EXERCISE DETAILS :: List every line in the rows below that contains the string "giáp". Matching is case-sensitive.

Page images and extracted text
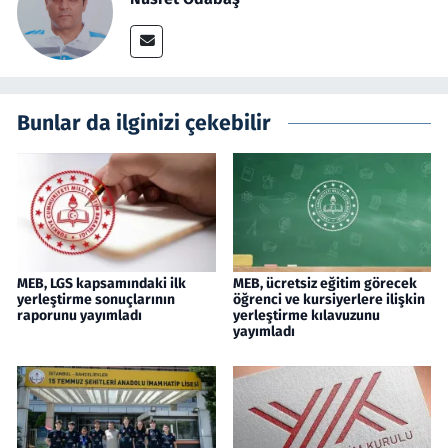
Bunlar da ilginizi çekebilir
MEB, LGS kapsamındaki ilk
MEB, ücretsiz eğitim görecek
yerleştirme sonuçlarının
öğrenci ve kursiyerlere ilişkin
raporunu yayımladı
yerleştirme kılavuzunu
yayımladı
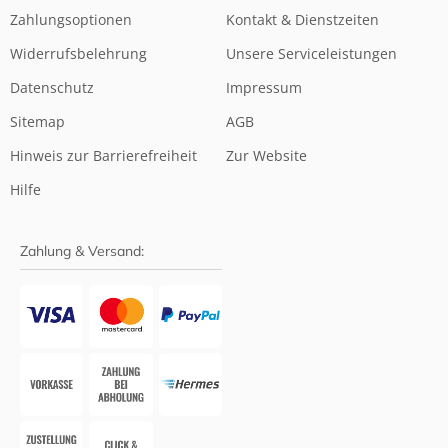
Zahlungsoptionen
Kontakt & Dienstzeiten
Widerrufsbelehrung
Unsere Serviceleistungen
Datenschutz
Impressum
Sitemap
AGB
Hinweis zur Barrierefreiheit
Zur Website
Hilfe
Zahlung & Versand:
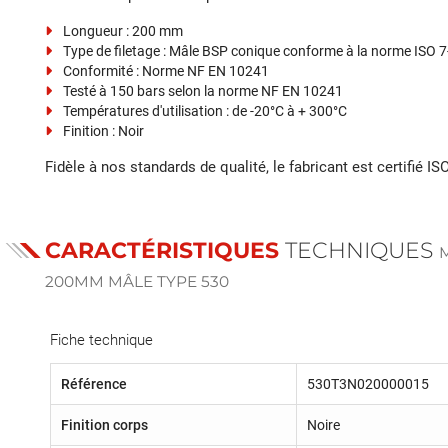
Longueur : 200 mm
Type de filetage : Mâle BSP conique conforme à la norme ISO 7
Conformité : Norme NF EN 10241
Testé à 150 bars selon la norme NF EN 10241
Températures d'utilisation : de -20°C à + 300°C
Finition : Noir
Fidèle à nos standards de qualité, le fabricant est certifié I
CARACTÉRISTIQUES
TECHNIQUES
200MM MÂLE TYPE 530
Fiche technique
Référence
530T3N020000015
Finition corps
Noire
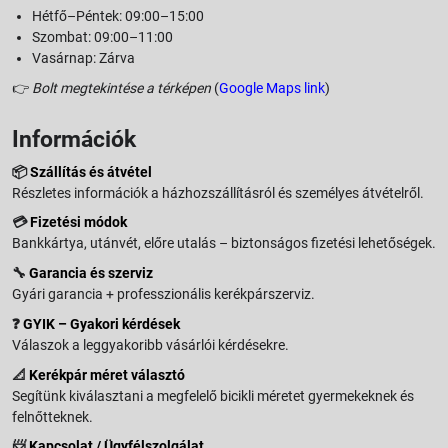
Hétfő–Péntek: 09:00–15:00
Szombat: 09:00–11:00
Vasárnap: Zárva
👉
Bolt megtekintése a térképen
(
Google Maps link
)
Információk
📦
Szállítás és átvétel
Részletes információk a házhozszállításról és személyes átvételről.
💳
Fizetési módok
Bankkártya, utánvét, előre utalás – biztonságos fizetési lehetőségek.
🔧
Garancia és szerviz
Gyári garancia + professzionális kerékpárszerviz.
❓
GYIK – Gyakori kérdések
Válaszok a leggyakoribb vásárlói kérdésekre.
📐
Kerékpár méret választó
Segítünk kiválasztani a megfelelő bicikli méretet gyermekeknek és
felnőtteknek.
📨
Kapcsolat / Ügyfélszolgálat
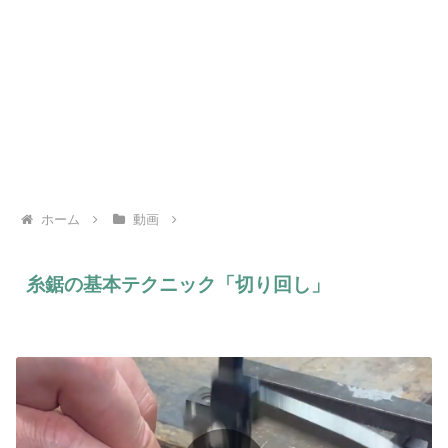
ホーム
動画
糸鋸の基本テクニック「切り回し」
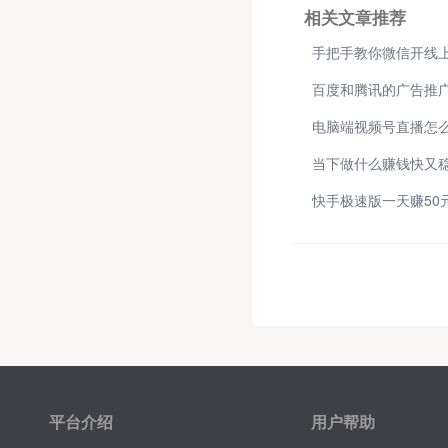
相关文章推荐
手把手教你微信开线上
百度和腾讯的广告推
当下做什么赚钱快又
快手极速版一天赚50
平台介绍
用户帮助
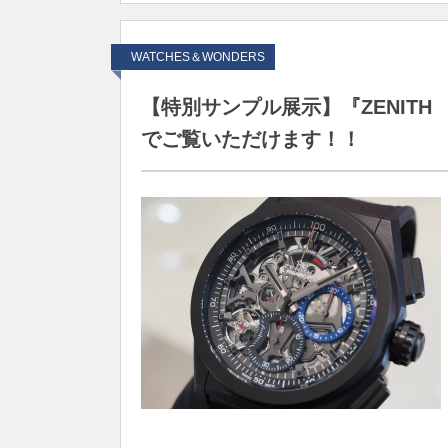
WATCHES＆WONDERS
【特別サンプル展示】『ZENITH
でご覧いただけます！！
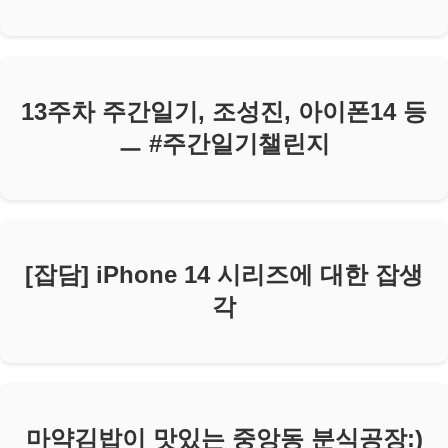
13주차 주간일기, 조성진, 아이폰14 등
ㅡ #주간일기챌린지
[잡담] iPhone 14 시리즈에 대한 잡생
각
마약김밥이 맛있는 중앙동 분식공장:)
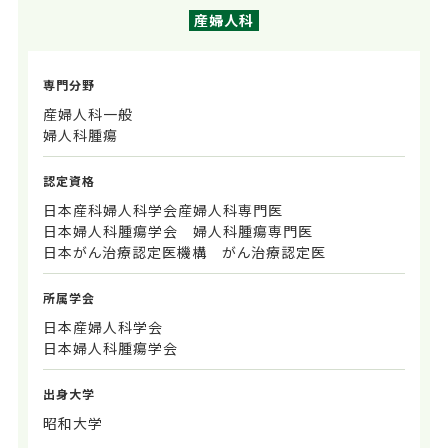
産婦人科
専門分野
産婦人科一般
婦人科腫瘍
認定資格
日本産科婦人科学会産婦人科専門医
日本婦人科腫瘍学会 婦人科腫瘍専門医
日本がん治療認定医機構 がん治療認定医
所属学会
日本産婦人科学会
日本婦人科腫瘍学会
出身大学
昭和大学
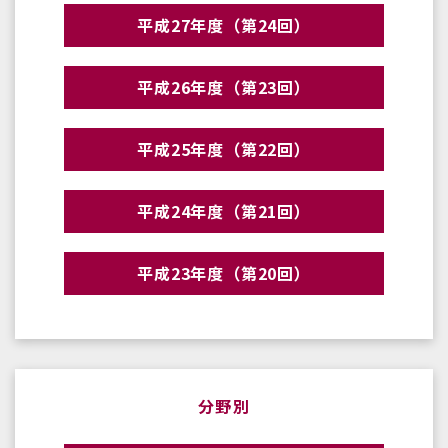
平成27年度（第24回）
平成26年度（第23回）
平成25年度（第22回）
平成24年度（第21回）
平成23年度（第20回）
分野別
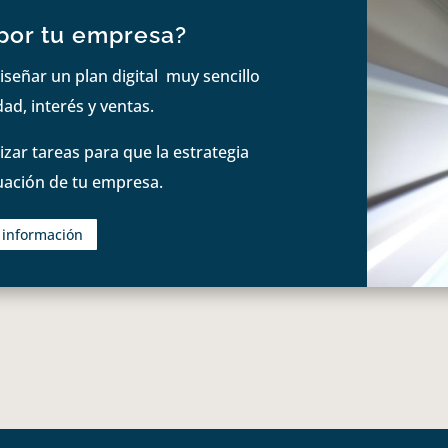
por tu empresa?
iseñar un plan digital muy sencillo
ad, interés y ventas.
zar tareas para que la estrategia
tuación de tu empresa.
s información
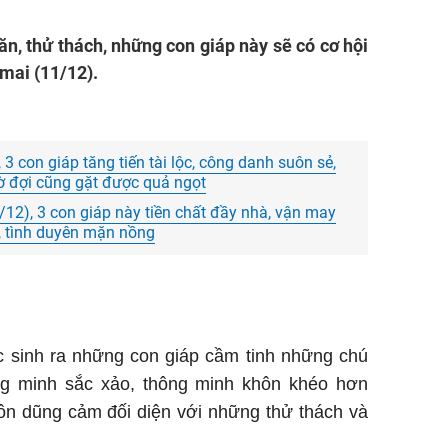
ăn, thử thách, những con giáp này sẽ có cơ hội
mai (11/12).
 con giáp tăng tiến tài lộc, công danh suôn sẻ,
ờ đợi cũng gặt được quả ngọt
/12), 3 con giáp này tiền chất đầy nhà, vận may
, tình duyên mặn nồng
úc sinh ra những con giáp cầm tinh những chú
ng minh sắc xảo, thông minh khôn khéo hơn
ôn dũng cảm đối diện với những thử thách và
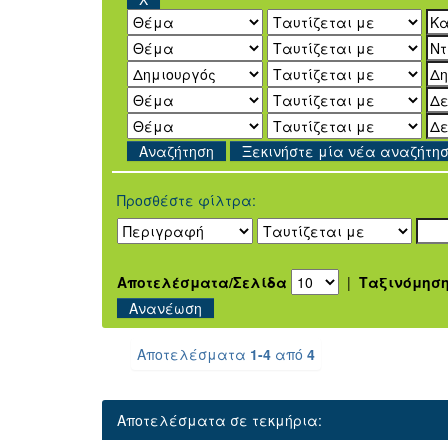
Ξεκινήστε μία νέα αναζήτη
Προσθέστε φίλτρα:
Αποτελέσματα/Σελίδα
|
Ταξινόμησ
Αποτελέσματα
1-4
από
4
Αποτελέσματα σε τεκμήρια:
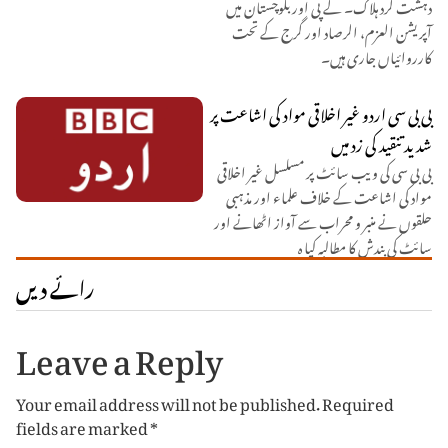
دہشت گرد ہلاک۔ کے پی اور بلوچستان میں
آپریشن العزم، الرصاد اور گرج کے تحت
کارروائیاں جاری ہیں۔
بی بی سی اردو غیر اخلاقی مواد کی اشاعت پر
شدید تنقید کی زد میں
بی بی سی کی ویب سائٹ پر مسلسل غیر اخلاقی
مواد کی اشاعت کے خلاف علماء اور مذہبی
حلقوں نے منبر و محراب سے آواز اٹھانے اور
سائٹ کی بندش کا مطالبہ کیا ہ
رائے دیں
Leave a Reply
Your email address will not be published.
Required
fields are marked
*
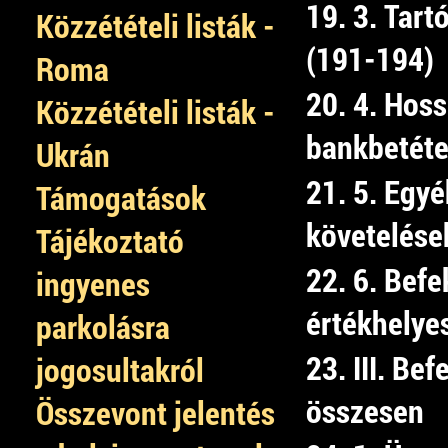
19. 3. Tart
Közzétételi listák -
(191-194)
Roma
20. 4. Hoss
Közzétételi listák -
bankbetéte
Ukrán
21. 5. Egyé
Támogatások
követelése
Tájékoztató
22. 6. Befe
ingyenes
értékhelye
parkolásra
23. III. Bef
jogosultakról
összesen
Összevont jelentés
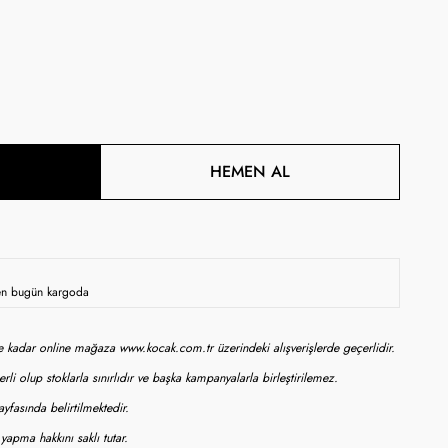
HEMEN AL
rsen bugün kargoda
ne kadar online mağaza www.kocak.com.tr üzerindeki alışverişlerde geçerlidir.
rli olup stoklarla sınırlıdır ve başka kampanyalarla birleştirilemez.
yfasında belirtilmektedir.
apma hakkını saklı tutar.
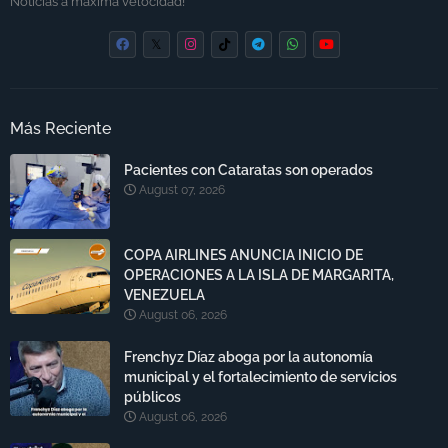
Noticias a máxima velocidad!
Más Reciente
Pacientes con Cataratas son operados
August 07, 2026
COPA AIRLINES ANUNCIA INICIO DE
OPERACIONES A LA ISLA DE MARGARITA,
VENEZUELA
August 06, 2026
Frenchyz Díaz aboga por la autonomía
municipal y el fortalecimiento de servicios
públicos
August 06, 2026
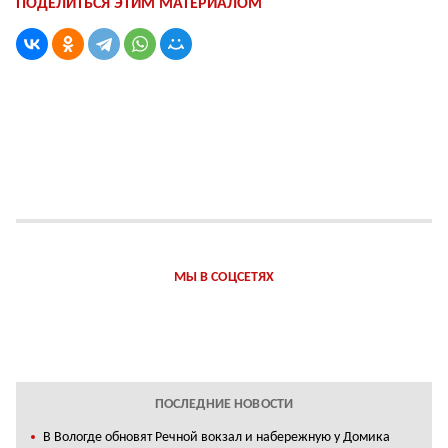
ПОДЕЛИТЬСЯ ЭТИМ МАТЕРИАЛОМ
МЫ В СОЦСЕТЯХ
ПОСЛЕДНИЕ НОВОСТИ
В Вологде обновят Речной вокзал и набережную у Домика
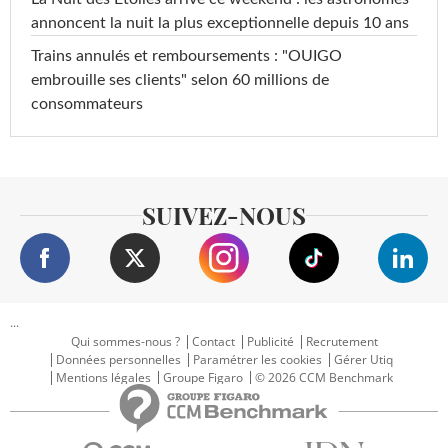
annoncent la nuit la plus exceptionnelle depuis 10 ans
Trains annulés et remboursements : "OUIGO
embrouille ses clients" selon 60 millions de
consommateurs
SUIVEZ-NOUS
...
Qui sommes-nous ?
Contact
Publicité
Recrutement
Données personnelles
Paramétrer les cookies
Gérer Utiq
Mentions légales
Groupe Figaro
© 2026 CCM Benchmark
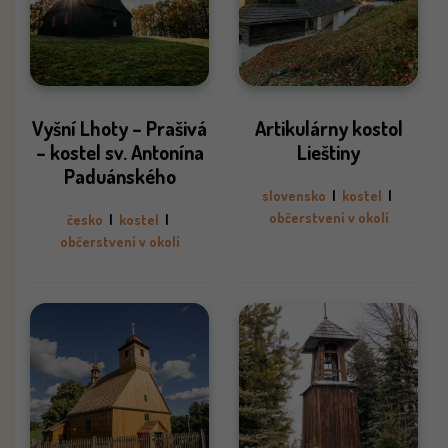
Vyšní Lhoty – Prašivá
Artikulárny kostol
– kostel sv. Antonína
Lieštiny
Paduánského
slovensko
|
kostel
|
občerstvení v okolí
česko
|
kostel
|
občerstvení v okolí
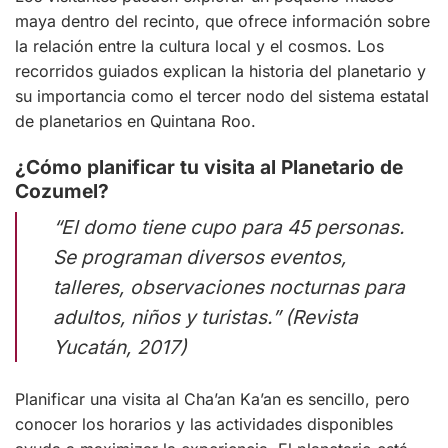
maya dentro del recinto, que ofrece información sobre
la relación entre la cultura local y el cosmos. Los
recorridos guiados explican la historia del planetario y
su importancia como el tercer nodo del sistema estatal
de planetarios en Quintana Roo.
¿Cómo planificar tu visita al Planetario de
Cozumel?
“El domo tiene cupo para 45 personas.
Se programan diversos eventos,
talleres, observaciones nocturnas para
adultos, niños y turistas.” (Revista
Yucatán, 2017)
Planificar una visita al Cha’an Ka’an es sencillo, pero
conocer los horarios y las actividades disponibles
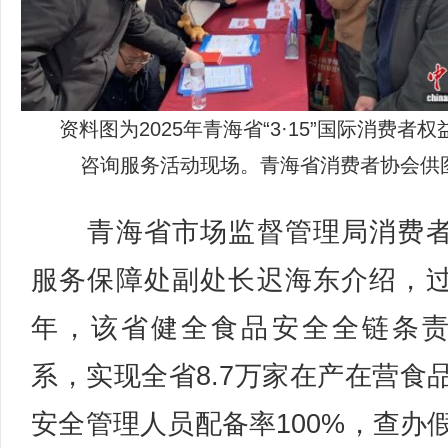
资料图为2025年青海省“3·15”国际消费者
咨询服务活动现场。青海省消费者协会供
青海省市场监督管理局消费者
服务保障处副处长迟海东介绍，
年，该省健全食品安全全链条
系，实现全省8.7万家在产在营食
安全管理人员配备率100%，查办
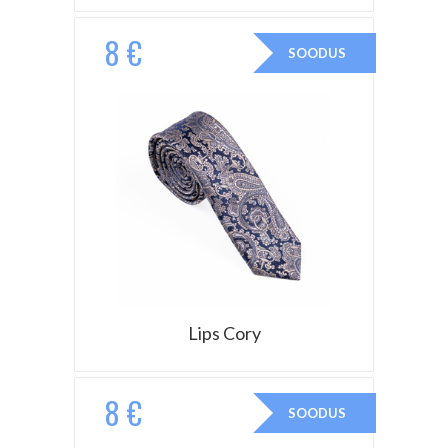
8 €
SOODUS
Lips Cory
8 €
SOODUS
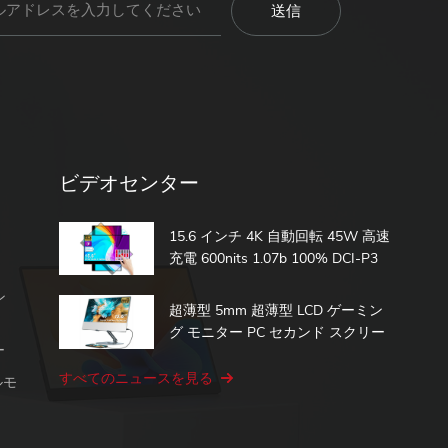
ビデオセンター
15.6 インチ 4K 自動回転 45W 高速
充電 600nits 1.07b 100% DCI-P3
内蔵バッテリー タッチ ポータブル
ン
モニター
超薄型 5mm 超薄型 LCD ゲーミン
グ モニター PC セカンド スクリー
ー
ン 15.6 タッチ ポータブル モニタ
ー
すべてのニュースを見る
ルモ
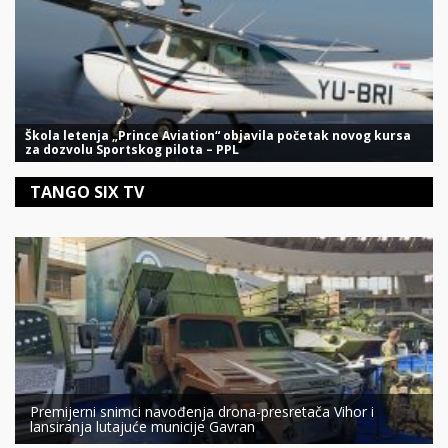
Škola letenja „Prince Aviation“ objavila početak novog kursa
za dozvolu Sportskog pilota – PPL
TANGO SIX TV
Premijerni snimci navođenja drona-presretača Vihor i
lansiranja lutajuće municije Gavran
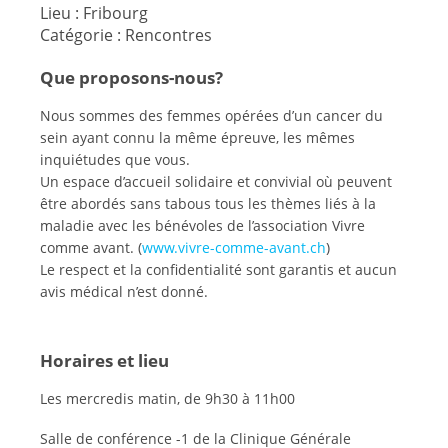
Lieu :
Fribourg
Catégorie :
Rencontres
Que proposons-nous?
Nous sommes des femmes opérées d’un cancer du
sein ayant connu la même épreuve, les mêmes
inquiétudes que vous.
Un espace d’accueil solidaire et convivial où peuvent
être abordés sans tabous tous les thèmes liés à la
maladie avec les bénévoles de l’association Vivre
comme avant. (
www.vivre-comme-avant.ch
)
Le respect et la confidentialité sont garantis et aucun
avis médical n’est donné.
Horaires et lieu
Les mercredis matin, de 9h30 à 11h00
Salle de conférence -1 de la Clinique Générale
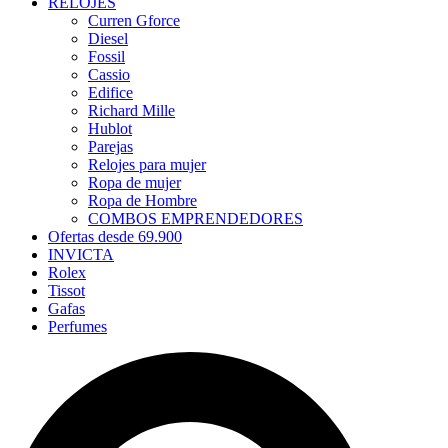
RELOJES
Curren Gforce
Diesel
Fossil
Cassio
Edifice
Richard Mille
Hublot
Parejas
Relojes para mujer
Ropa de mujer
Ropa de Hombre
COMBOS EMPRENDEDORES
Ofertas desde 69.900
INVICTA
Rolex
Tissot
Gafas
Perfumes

WORKED SOLUTION ::
ăn, thử thách, những con giáp này sẽ có cơ hội
 con giáp tăng tiến tài lộc, công danh suôn sẻ,
/12), 3 con giáp này tiền chất đầy nhà, vận may
úc sinh ra những con giáp cầm tinh những chú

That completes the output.